Silver is that out of which the silver chalice is made. As this matter (ὕλη), it is co-responsible for the chalice. The chalice is indebted to, i.e., owes thanks to, the silver for that of which it consists. But the sacrificial vessel is indebted not only to the silver. As a chalice, that which is indebted to the silver appears in the aspect of a chalice, and not in that of a brooch or a ring. Thus the sacred vessel is at the same time indebted to the aspect (εἶδος )) of chaliceness. Both the silver into which the aspect is admitted as chalice and the aspect in which the silver appears are in their respective ways co-responsible for the sacrificial vessel.

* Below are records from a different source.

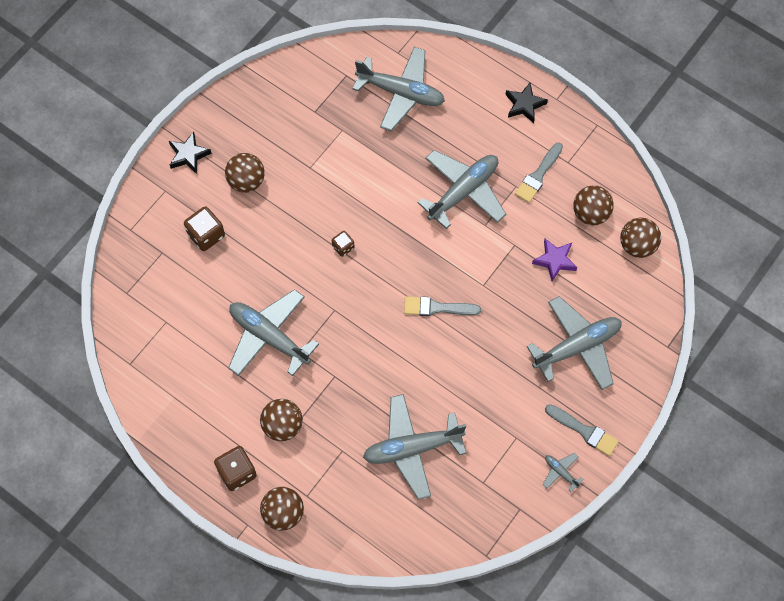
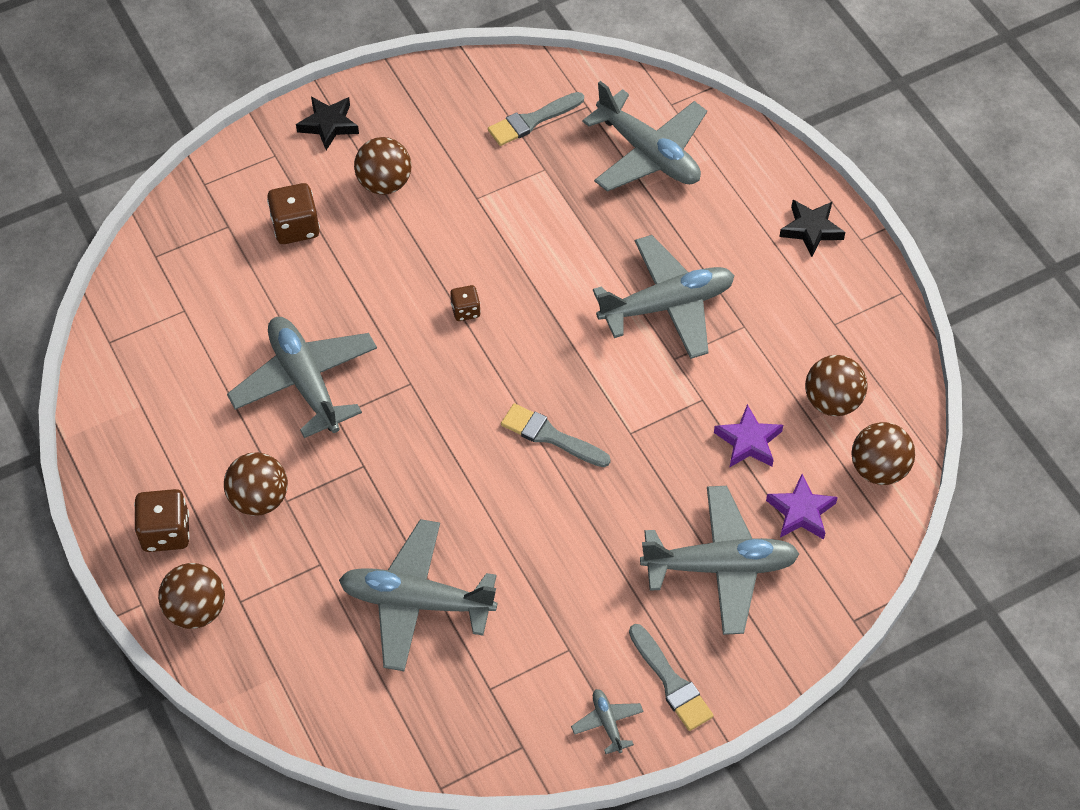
camera: 25 degrees right, 10 degrees down
(538, 175) = (783, 324): grey brush -> grey brush (532, 120)
(606, 292) = (801, 512): none -> purple star

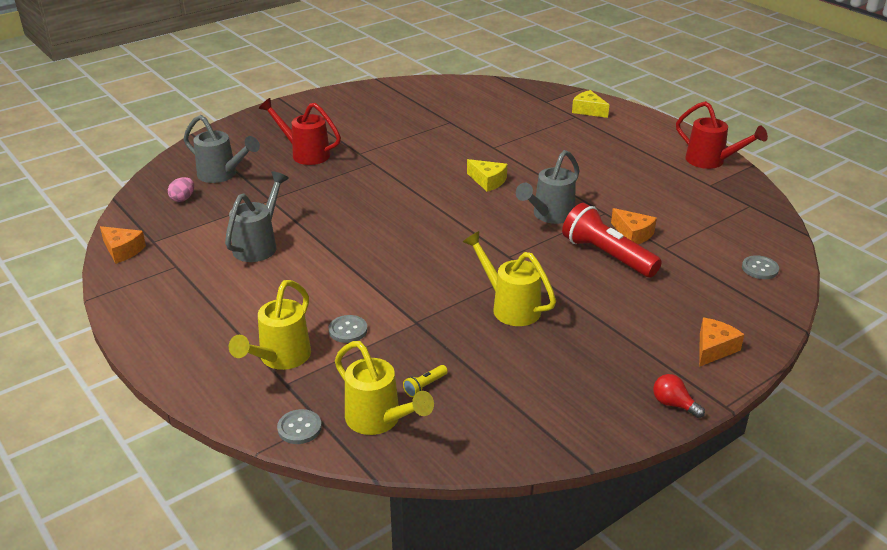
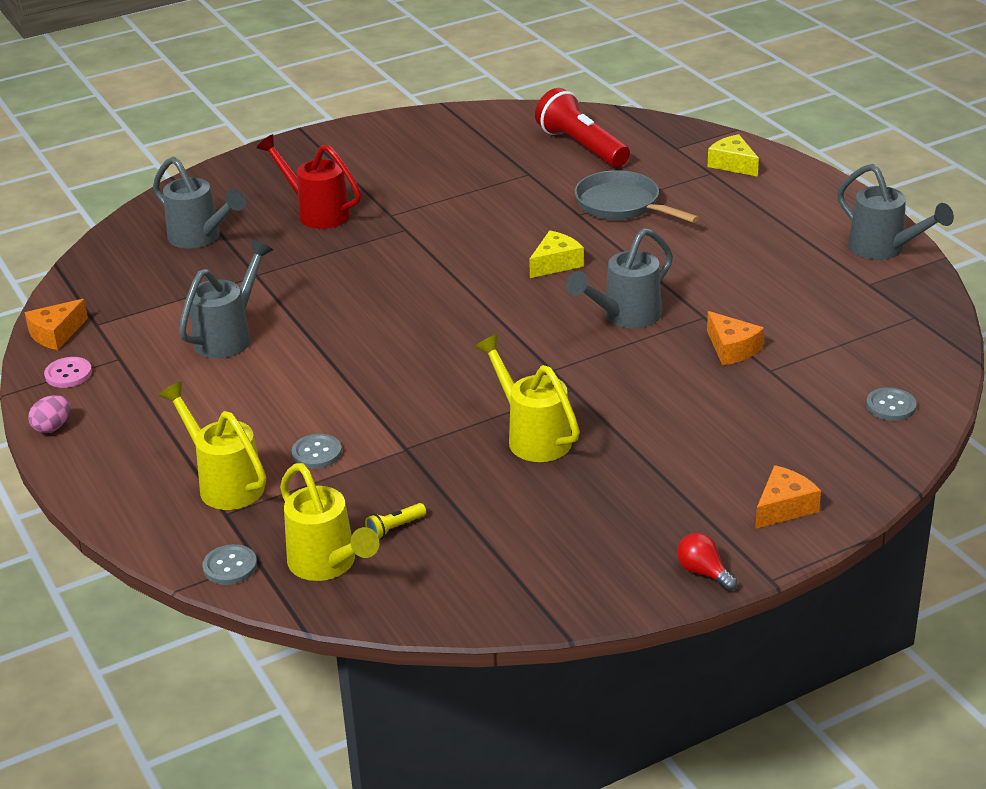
camera: 10 degrees right, 0 degrees up
(122, 250) = (56, 334): orange cheese -> orange cheese turned 90 degrees clockwise
(137, 280) = (68, 374): none -> pink button
(183, 199) = (143, 268): pink egg -> pink egg (52, 427)
(280, 359) = (224, 483): yellow watering can -> yellow watering can turned 105 degrees clockwise
(488, 181) = (555, 263): yellow cheese -> yellow cheese turned 90 degrees counterclockwise
(522, 140) = (622, 205): none -> grey pan
(606, 255) = (685, 376): red flashlight -> red flashlight (581, 146)
(711, 162) = (884, 250): red watering can -> grey watering can

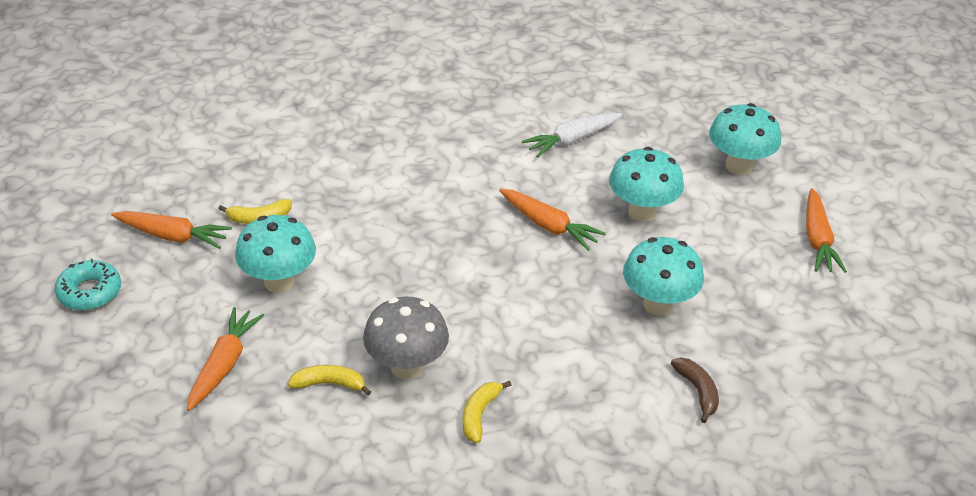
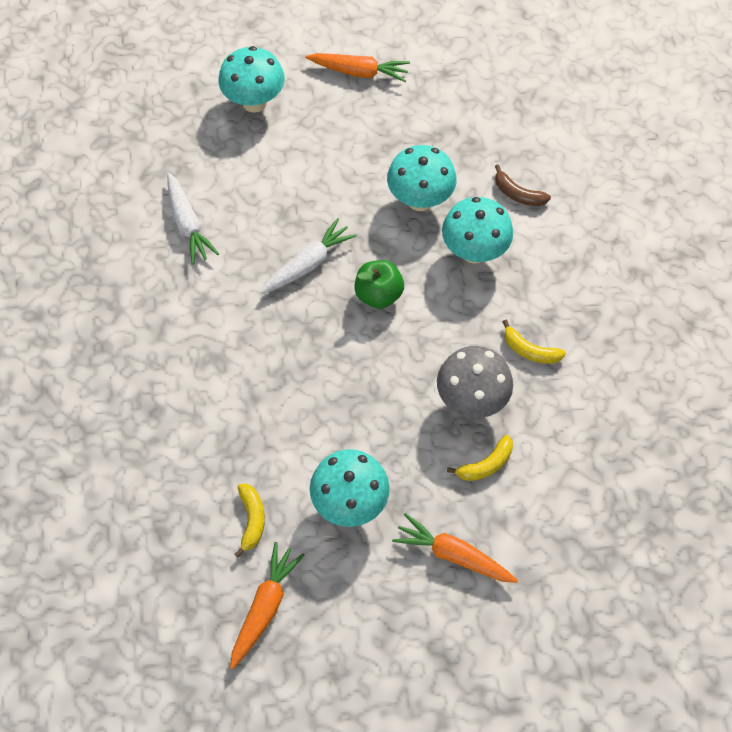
camera: 80 degrees left, 20 degrees up
(90, 292) = (338, 689): turquoise donut -> none
(329, 384) = (485, 464): yellow banana -> yellow banana turned 135 degrees counterclockwise
(524, 281) = (378, 294): none -> green apple
(549, 226) = (308, 264): orange carrot -> white carrot
(642, 212) = (303, 188): turquoise mushroom -> turquoise mushroom (474, 252)
(697, 391) = (518, 194): brown banana -> brown banana turned 135 degrees counterclockwise

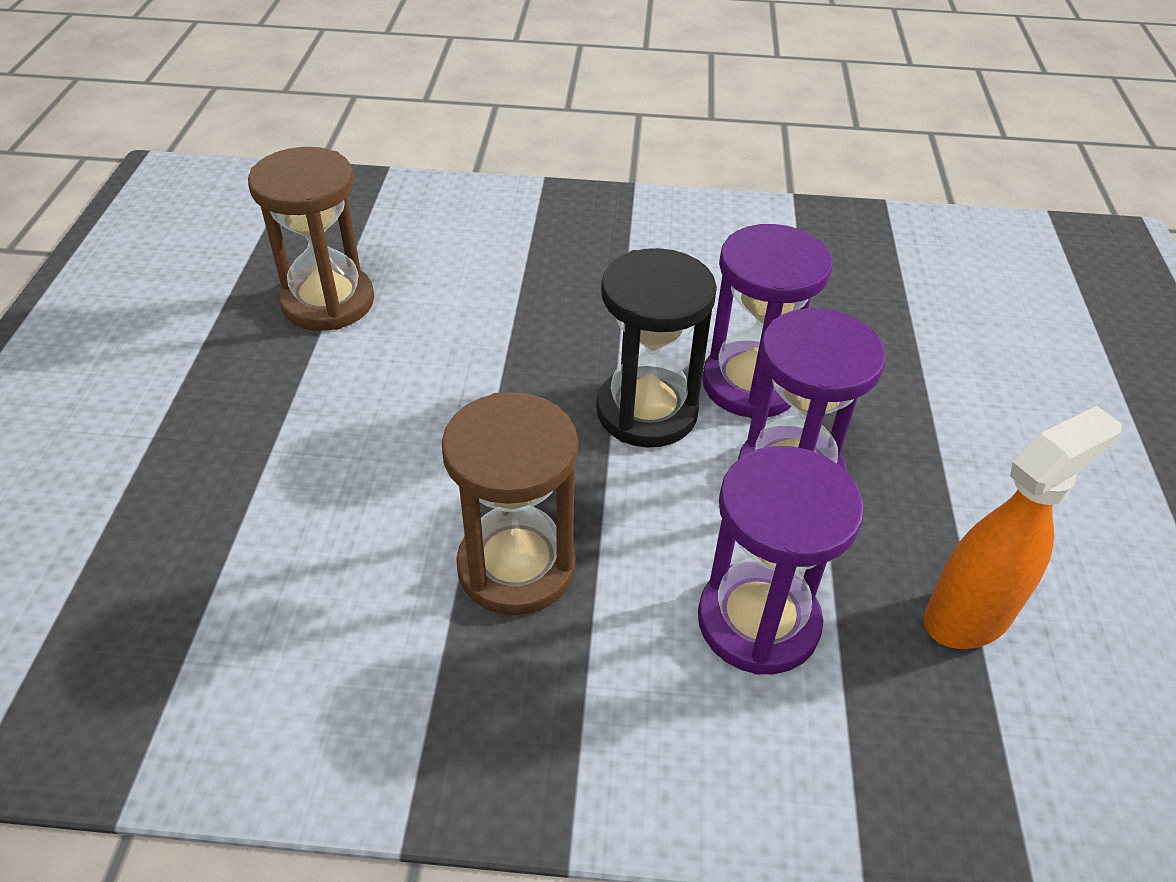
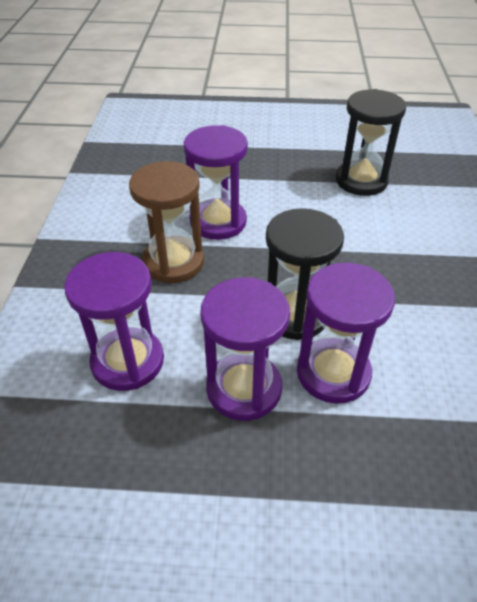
camera: 90 degrees right, 0 degrees up
(328, 302) = (361, 181): brown hourglass -> black hourglass
(406, 499) = (218, 222): none -> purple hourglass
(969, 616) = (117, 483): orange spray bottle -> none

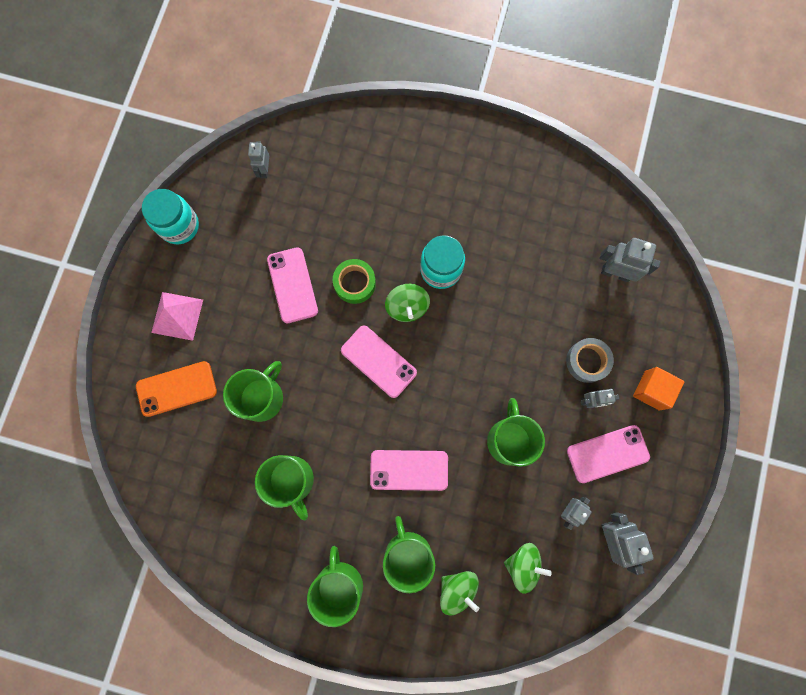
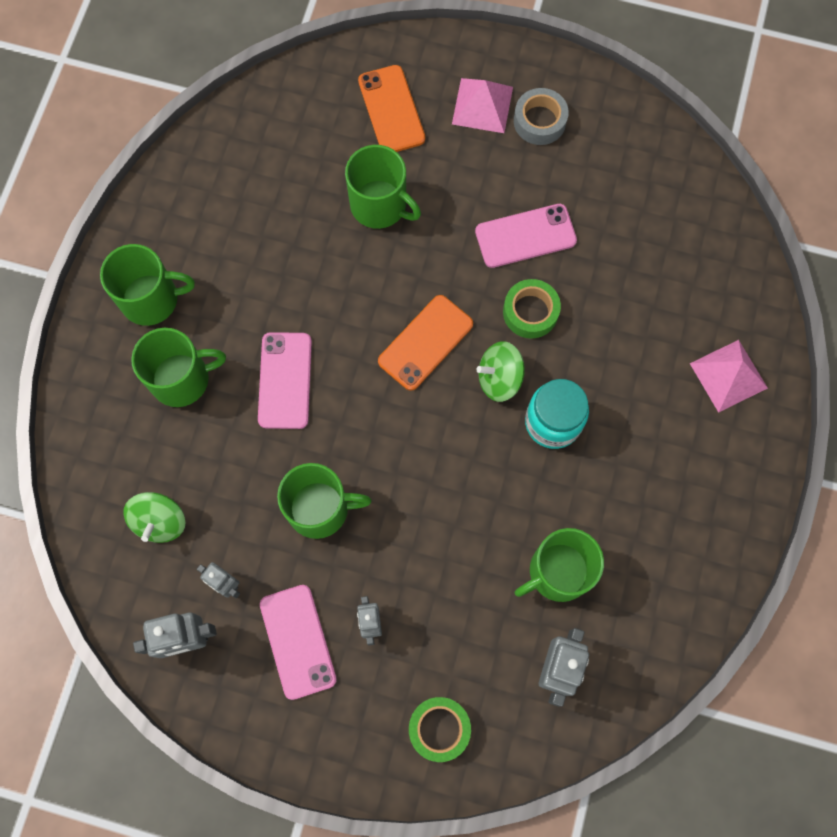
camera: 90 degrees right, 5 degrees down
(179, 226) = (599, 101): turquoise jar -> none
(264, 170) = (683, 197): grey robot -> none
(291, 481) = (276, 242): green mug -> green mug (558, 572)
(378, 361) = (425, 342): pink phone -> orange phone
(404, 148) = (728, 375): none -> pink pyramid
(457, 589) = (136, 439): green spinning top -> none
(587, 361) = (426, 619): grey tape -> grey tape (539, 121)
(652, 390) = (384, 711): orange cube -> none
(661, 352) = (439, 728): none -> green tape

But there remains yet a third something that is above all responsible for the sacrificial vessel. It is that which in advance confines the chalice within the realm of consecration and bestowal. Through this the chalice is circumscribed as sacrificial vessel. Circumscribing gives bounds to the thing. With the bounds the thing does not stop; rather, from within them it begins to be what after production it will be. That which gives bounds, that which completes, in this sense is called in Greek τέλος, which is all too often translated as "aim" and "purpose," and so misinterpreted. The τέλος is responsible for what as matter and what as aspect are together co-responsible for the sacrificial vessel.
Finally, there is a fourth participant in the responsibility for the finished sacrificial vessel's lying before us ready for use, i.e., the silversmith—but not at all because he, in working, brings about the finished sacrificial chalice as if it were the effect of a making; the silversmith is not a causa efficiens.
The Aristotelian doctrine neither knows the cause that is named by this term, nor uses a Greek word that would correspond to it.
The silversmith considers carefully and gathers together the three aforementioned ways of being responsible and indebted. To consider carefully [überlegen] is in Greek λέγειν, λόγος. Λέγειν is rooted in ἀποφαίνεσθαι, to bring forward into appearance. The silversmith is co-responsible as that from which the sacred vessel's being brought forth and subsistence take and retain their first departure.